Half a year ago Google submitted documents to the FCC for a product called the A4R-GG1. At the time there weren’t many publicly-available details, but it looks like the confidentiality period is over, because now the FCC website has photos and a draft of a user manual.
What you’re looking at is an updated version of the Google Glass wearable computer. That doesn’t mean this is the version that will ultimately ship though: these photos and other documents are all about half a year old at this point.
Google Glass is a mobile device that you wear like a pair of glasses. It runs Android-based software and puts a small, semi-transparent display above one eye, allowing you to see notifications, maps, instructions, or other information without shifting your focus very far from the environment around you.
After running a Glass Explorer Program that allowed developers and enthusiasts to pay $1500 for an early prototype, Google pretty much shut down the program and went back to basics earlier this year.
Some reports have suggested that Google’s next-gen Glass will focus on the enterprise space, since that’s where the early versions were most popular. Google may also be working on a screenless, audio-only version of its device.

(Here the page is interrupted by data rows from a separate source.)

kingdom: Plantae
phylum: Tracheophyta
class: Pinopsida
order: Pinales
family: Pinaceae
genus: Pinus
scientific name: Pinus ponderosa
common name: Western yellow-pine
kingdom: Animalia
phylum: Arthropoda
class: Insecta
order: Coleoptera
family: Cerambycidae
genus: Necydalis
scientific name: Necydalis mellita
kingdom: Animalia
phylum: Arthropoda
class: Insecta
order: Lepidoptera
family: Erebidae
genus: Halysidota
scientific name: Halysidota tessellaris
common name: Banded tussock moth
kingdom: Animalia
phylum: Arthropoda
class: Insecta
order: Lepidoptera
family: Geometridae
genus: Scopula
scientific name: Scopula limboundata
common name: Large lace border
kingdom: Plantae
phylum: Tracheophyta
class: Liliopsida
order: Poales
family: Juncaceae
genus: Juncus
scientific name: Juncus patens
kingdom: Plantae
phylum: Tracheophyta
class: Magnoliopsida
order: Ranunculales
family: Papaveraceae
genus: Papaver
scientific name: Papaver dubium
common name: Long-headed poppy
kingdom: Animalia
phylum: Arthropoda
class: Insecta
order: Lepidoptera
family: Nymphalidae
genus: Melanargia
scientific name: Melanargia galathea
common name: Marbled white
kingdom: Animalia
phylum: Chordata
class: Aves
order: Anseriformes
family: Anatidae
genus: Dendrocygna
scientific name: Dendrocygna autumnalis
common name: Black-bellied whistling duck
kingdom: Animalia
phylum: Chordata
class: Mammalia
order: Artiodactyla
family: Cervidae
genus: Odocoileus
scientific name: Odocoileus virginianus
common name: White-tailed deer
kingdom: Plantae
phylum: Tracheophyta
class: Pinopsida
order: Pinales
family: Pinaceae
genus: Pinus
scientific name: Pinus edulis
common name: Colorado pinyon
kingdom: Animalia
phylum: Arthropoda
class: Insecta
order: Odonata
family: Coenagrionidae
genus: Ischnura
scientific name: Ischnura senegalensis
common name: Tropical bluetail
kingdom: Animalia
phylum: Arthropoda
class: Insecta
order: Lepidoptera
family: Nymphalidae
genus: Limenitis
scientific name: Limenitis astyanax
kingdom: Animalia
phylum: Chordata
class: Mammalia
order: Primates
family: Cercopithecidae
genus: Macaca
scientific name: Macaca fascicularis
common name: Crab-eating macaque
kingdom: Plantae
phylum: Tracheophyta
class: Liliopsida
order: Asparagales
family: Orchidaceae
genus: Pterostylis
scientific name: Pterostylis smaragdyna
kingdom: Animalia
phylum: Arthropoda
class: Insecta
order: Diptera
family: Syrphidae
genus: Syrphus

The FCC documents don’t tell us much about those plans. But here’s what we do know: when Google submitted these documents in May, the company had a version of Google Glass that included a display, camera, and touchpad much like the original. The updated versions seems to have a hinge that allows you to fold the display area though.
9to5Google reports that hundreds of people are already testing the new version of Glass as part of the Glass at Work program, but Google hasn’t yet officially announced any next-gen hardware.